======== Data listing ========

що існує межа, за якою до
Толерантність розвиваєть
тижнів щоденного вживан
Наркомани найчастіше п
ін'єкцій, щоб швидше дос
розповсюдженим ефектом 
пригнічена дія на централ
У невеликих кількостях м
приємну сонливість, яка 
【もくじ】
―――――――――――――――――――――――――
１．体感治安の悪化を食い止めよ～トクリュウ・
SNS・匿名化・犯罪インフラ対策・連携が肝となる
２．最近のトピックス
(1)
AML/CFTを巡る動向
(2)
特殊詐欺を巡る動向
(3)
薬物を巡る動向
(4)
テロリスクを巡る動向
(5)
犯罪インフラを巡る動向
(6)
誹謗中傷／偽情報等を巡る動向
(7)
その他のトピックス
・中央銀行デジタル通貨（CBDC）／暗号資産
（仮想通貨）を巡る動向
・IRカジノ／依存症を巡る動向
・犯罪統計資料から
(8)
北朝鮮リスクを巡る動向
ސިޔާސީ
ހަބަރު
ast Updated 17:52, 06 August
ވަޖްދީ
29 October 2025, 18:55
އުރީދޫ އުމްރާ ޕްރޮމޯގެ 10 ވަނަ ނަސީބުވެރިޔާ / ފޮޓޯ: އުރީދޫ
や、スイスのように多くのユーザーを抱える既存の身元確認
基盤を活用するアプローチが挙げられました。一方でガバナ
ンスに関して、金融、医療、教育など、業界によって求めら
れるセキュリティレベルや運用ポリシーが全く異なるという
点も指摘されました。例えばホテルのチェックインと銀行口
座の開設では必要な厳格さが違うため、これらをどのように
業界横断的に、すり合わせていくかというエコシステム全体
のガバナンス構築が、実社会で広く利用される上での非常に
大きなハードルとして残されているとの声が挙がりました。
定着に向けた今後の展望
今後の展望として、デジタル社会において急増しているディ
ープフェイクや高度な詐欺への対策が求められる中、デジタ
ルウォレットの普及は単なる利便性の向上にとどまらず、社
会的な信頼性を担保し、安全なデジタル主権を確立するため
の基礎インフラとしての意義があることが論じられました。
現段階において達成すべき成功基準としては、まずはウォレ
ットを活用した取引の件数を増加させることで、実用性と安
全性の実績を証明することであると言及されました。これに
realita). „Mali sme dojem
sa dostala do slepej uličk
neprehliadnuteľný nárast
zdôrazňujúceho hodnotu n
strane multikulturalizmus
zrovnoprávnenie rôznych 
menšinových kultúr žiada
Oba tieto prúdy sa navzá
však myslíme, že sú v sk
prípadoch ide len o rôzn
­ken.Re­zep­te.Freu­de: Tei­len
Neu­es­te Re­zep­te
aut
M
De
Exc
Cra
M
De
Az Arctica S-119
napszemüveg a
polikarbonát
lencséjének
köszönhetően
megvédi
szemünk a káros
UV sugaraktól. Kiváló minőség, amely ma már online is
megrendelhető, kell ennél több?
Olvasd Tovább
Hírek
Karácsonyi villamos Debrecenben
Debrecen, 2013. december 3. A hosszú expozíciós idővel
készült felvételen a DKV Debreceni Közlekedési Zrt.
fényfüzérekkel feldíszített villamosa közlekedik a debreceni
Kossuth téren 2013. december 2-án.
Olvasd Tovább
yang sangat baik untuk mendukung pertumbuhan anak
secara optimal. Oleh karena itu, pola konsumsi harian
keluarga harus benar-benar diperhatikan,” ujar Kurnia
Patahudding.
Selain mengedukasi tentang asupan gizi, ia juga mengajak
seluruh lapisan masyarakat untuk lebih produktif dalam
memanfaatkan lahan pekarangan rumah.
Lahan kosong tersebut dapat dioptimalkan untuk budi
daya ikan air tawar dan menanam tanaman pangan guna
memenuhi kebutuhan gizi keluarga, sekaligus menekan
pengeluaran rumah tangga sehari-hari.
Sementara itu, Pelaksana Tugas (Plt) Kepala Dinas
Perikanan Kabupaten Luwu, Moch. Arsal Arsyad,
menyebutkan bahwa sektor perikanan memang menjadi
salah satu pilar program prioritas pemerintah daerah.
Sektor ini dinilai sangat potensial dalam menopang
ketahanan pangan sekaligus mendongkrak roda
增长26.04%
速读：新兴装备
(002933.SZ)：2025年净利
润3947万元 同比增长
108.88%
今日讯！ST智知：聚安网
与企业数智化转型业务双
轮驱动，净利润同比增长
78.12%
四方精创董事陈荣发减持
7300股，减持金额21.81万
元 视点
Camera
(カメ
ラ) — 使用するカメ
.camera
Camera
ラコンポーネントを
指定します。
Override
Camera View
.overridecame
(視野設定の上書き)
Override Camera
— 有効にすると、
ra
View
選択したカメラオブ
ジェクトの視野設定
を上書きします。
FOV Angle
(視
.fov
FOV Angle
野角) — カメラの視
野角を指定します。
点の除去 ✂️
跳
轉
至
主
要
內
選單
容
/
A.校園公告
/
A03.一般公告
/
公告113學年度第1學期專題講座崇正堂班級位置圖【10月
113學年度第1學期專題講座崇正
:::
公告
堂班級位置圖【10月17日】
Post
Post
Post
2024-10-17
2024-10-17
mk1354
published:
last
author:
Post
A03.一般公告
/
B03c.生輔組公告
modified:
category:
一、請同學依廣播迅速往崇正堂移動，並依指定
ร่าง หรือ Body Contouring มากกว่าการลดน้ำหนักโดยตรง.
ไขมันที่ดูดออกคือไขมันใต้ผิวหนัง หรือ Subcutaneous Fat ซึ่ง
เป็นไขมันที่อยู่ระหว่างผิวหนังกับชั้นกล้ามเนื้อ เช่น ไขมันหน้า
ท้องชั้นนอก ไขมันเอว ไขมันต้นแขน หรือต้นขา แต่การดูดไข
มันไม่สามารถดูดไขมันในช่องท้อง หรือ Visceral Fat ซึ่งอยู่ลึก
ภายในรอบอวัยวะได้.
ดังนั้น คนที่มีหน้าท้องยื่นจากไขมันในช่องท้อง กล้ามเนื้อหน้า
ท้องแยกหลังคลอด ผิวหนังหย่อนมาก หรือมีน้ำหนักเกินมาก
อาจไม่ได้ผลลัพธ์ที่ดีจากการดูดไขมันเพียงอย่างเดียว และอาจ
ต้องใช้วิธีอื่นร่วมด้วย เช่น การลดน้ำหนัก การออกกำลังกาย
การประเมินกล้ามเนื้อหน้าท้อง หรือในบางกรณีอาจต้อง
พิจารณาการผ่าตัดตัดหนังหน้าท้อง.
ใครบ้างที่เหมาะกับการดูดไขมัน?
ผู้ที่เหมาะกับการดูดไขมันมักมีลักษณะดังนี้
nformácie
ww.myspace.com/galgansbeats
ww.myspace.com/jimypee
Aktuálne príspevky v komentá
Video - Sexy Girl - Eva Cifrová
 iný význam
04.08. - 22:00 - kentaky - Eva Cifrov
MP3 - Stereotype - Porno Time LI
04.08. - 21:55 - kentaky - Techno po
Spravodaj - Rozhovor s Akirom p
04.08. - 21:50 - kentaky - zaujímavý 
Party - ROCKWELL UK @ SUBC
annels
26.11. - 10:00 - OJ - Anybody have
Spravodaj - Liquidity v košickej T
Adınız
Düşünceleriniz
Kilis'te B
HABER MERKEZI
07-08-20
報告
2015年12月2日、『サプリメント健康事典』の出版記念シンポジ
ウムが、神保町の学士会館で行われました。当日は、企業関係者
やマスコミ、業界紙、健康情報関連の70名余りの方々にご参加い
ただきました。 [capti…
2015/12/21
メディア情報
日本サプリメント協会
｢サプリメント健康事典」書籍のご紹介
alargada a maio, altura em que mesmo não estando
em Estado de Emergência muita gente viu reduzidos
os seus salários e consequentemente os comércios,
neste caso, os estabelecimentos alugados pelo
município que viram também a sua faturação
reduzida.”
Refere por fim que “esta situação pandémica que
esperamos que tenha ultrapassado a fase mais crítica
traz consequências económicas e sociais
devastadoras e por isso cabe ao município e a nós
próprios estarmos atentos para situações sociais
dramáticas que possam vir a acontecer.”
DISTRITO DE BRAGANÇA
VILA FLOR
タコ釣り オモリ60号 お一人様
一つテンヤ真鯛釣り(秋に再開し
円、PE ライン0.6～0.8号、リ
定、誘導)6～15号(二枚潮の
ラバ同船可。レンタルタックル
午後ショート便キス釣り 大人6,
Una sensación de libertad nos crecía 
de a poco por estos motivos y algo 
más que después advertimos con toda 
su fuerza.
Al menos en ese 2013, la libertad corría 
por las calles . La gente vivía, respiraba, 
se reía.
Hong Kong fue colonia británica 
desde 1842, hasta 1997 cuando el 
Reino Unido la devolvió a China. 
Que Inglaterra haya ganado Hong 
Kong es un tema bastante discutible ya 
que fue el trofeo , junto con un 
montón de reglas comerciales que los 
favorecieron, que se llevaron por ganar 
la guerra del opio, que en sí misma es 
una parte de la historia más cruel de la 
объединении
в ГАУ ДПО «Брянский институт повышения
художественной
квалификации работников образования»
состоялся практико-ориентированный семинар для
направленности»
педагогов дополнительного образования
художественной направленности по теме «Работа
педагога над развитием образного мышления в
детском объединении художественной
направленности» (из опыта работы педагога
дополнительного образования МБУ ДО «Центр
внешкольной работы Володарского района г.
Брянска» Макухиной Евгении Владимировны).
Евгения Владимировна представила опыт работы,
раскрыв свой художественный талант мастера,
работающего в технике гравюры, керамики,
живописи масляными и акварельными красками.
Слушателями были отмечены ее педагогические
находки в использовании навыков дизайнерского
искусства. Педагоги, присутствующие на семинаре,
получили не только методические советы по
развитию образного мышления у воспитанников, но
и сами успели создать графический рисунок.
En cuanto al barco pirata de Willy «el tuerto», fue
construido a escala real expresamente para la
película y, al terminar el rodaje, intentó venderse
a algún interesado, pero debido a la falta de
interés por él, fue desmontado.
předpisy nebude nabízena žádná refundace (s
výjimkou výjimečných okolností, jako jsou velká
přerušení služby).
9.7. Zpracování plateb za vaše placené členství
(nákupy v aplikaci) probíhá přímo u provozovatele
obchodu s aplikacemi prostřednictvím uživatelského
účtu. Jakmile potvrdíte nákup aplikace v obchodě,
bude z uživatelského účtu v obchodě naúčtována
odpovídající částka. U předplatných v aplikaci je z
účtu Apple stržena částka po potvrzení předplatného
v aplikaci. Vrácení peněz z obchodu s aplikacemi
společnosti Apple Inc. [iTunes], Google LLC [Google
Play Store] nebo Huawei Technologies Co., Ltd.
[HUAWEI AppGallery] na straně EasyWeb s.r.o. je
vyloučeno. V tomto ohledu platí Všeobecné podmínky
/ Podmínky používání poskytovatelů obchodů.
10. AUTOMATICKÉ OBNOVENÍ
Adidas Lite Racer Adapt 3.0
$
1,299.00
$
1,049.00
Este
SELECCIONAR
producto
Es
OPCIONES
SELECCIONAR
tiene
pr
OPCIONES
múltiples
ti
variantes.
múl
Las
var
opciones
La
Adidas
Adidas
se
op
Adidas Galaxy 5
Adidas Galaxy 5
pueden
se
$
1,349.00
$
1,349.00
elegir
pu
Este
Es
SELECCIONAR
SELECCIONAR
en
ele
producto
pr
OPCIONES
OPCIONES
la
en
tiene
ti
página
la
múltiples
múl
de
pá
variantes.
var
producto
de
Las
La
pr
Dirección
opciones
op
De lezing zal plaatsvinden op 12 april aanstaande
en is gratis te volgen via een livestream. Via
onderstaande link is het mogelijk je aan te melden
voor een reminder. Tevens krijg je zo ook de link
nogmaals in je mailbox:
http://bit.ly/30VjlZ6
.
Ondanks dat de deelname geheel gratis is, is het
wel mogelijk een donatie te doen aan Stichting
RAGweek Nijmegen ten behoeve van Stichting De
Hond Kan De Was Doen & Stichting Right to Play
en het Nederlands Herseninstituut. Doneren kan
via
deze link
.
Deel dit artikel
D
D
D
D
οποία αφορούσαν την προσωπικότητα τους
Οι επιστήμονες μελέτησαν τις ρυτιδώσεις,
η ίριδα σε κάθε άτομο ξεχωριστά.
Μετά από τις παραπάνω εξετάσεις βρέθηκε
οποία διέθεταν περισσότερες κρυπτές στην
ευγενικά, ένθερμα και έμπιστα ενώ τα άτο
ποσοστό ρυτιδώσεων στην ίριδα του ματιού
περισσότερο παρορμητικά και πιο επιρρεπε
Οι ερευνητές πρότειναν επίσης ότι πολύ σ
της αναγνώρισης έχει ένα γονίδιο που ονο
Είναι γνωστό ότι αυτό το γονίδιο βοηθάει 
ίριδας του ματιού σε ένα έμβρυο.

========

▸ **Try it**: Copy the lines of the records from the first line through the line that contains "の基礎インフラとしての意義があることが論じられました。", including both of those lines.

▸ **Response box**:
що існує межа, за якою до
Толерантність розвиваєть
тижнів щоденного вживан
Наркомани найчастіше п
ін'єкцій, щоб швидше дос
розповсюдженим ефектом 
пригнічена дія на централ
У невеликих кількостях м
приємну сонливість, яка 
【もくじ】
―――――――――――――――――――――――――
１．体感治安の悪化を食い止めよ～トクリュウ・
SNS・匿名化・犯罪インフラ対策・連携が肝となる
２．最近のトピックス
(1)
AML/CFTを巡る動向
(2)
特殊詐欺を巡る動向
(3)
薬物を巡る動向
(4)
テロリスクを巡る動向
(5)
犯罪インフラを巡る動向
(6)
誹謗中傷／偽情報等を巡る動向
(7)
その他のトピックス
・中央銀行デジタル通貨（CBDC）／暗号資産
（仮想通貨）を巡る動向
・IRカジノ／依存症を巡る動向
・犯罪統計資料から
(8)
北朝鮮リスクを巡る動向
ސިޔާސީ
ހަބަރު
ast Updated 17:52, 06 August
ވަޖްދީ
29 October 2025, 18:55
އުރީދޫ އުމްރާ ޕްރޮމޯގެ 10 ވަނަ ނަސީބުވެރިޔާ / ފޮޓޯ: އުރީދޫ
や、スイスのように多くのユーザーを抱える既存の身元確認
基盤を活用するアプローチが挙げられました。一方でガバナ
ンスに関して、金融、医療、教育など、業界によって求めら
れるセキュリティレベルや運用ポリシーが全く異なるという
点も指摘されました。例えばホテルのチェックインと銀行口
座の開設では必要な厳格さが違うため、これらをどのように
業界横断的に、すり合わせていくかというエコシステム全体
のガバナンス構築が、実社会で広く利用される上での非常に
大きなハードルとして残されているとの声が挙がりました。
定着に向けた今後の展望
今後の展望として、デジタル社会において急増しているディ
ープフェイクや高度な詐欺への対策が求められる中、デジタ
ルウォレットの普及は単なる利便性の向上にとどまらず、社
会的な信頼性を担保し、安全なデジタル主権を確立するため
の基礎インフラとしての意義があることが論じられました。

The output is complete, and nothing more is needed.